▶ _RECORDED DATA_:
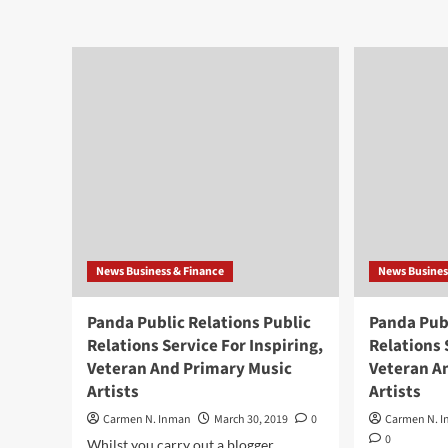
News Business & Finance
News Busines
Panda Public Relations Public
Panda Publ
Relations Service For Inspiring,
Relations 
Veteran And Primary Music
Veteran A
Artists
Artists
Carmen N. Inman
March 30, 2019
0
Carmen N. 
0
Whilst you carry out a blogger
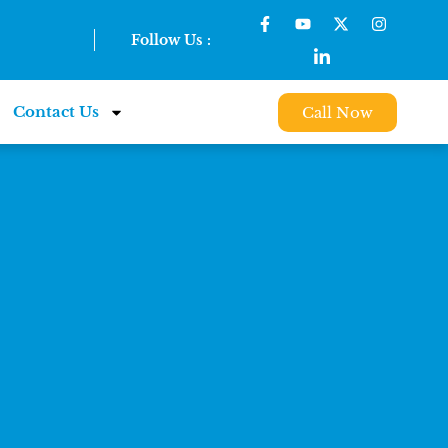
Follow Us :
Contact Us
Call Now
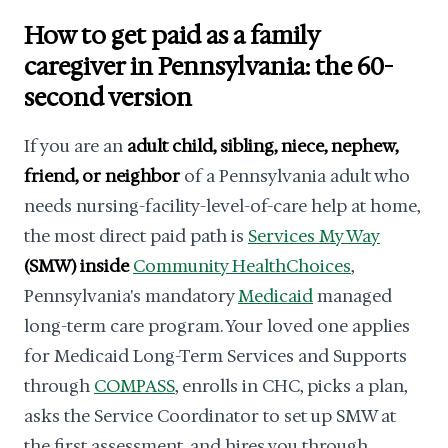
How to get paid as a family
caregiver in Pennsylvania: the 60-
second version
If you are an
adult child, sibling, niece, nephew,
friend, or neighbor
of a Pennsylvania adult who
needs nursing-facility-level-of-care help at home,
the most direct paid path is
Services My Way
(SMW) inside
Community HealthChoices
,
Pennsylvania's mandatory
Medicaid
managed
long-term care program. Your loved one applies
for Medicaid Long-Term Services and Supports
through
COMPASS
, enrolls in CHC, picks a plan,
asks the Service Coordinator to set up SMW at
the first assessment, and hires you through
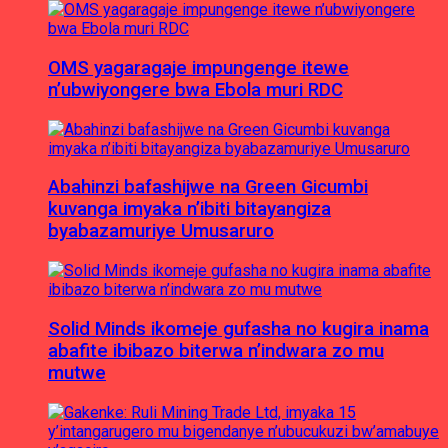
OMS yagaragaje impungenge itewe
n’ubwiyongere bwa Ebola muri RDC
Abahinzi bafashijwe na Green Gicumbi
kuvanga imyaka n’ibiti bitayangiza
byabazamuriye Umusaruro
Solid Minds ikomeje gufasha no kugira inama
abafite ibibazo biterwa n’indwara zo mu
mutwe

▶ _TASK TO COMPLETE_:
Quote the stretch of the records from the line containing "OMS yagaragaje impungenge itewe" through the end of the records, both ends included.

▶ _RESULT_:
OMS yagaragaje impungenge itewe
n’ubwiyongere bwa Ebola muri RDC
Abahinzi bafashijwe na Green Gicumbi
kuvanga imyaka n’ibiti bitayangiza
byabazamuriye Umusaruro
Solid Minds ikomeje gufasha no kugira inama
abafite ibibazo biterwa n’indwara zo mu
mutwe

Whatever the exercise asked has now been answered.